Wow, way to start off really positive, right? Who starts a blog of encouragement with You are not enough? Me, apparently. But the contents of this post are actually what inspired this entire blog, and I promise it’s much more encouraging than the title makes it sound!
So, some backstory: My junior year of college was exhausting. Emotionally, spiritually, physically, I was drained. In everything I worked at, everything I committed to, I fell short of my expectations. Even though I looked at all my commitments as opportunities to serve the Lord, nothing seemed to go right, and I was confused. Why wasn’t I good enough? I was working hard at things that mattered, and yet I wasn’t making any progress. By the end, I was in a period of greater self-doubt and spiritual dryness than I had ever been in.
Throughout the year, as I spent time in the Word, in prayer, and in church, I noticed a recurring theme. Humble yourself. God blesses the humble. Which left me even more confused than before. A lack of humility seemed to be the opposite of my problem – I had kept telling myself that if I could only get some self-confidence, could only be more bold, could only quit sabotaging myself with insecurity, then maybe I would succeed. But I couldn’t shake the feeling that God was pointing these passages out to me, and so I made a mental note to keep humility in the back of my mind.
Fast forward a couple of months. My exhausting year had peaked in pretty exhausting ways, and then I abruptly found myself in a position of complete and utter stillness. All of my busyness had ended, leaving me with nothing except quiet and room for reflection. As I spent less time running around trying (and struggling) to do things for God, I now spent much more of my time with God. And once again, humility came to mind. This time, however, there was more to it.

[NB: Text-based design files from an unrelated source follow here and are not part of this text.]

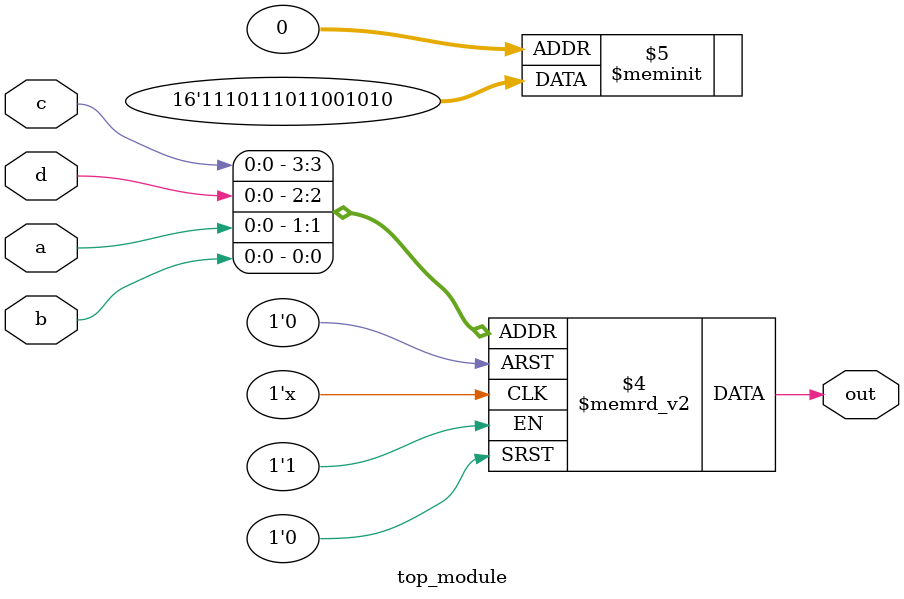
<source format=sv>
module top_module (
    input a,
    input b,
    input c,
    input d,
    output reg out
);

always @(*) begin
    case ({c, d, a, b})
        4'b0000: out = 1'b0; // d
        4'b0001: out = 1'b1;
        4'b0010: out = 1'b0;
        4'b0011: out = 1'b1;
        4'b0100: out = 1'b0;
        4'b0101: out = 1'b0;
        4'b0110: out = 1'b1;
        4'b0111: out = 1'b1;
        4'b1000: out = 1'b0;
        4'b1001: out = 1'b1;
        4'b1010: out = 1'b1;
        4'b1011: out = 1'b1;
        4'b1100: out = 1'b0;
        4'b1101: out = 1'b1;
        4'b1110: out = 1'b1;
        4'b1111: out = 1'b1;
    endcase
end

endmodule

</source>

Through the voices of friends, books, and Scripture, God revealed to me that while all that I was pursuing were good, productive endeavors, in each of them I was working in my own strength. Of course I would say, and even feel, that I was giving them up to God, but without even realizing it I would backtrack and try to retain as much control as possible.
And here’s the problem with that. When we try to make good happen by our own self-effort, we will undoubtedly fail more often than not. Then we’ll become discouraged and be too fearful or frustrated to be used by God again. And in the event we do succeed, our sense of self will inflate, and we’ll stop relying on God. So even though I felt that I was being humble to a fault, beating myself up for all my failures and inadequacies, the very fact that I was attempting to accomplish things on my own was a sign of pride – a sign that I expected myself to be able to succeed by my own strength.
And that’s the realization that I have repeatedly had to come to. I am not enough. Not only that, but I will never, under any circumstances, be enough. That’s the entire point of the gospel, and the entire point of grace. Christ died for us because we are incapable without Him: incapable of saving ourselves, incapable of serving Him, incapable of loving our neighbor. So we might as well embrace that truth and let Him fully into our lives. If we don’t, we will continue to fall somewhere between discouraged and prideful, between why-bother-trying and I-can-do-it-myself. But that’s not what God wants for us. His desire is to richly bless us and our endeavors, and to let us experience His love in ways we’ve never felt before.
What if, instead of berating ourselves for every weakness or insecurity, we started rejoicing in them, as Paul does in 2 Corinthians 12? How would that change our perspective on serving? Or on our ability to love God, our neighbor, and ourselves as we should? If we would dedicate ourselves to walking in humility, to striving simply to be faithful to God’s call, and to releasing this pressure of perfection, just how much peace and security might be recovered in our lives?
Related Scripture
2 Corinthians 12:9
“And He has said to me, ‘My grace is sufficient for you, for power is perfected in weakness.’ Most gladly, therefore, I will boast about my weaknesses, so that the power of Christ may dwell in me.”
Jeremiah 9:23-24
“Thus says the Lord, ‘Let not a wise man boast of his wisdom, and let not a mighty man boast of his might, let not a rich man boast of his riches; but let him who boasts boast of this, that he understands and knows Me…”
Colossians 1:29
“For this purpose also I labor, striving according to His power, which mightily works within me.”
1 Peter 4:11
“Whoever speaks, is to do so as one who is speaking the utterances of God; whoever serves is to do so as one who is serving by the strength which God supplies; so that in all things God may be glorified through Jesus Christ, to whom belongs the glory and dominion forever and ever. Amen.”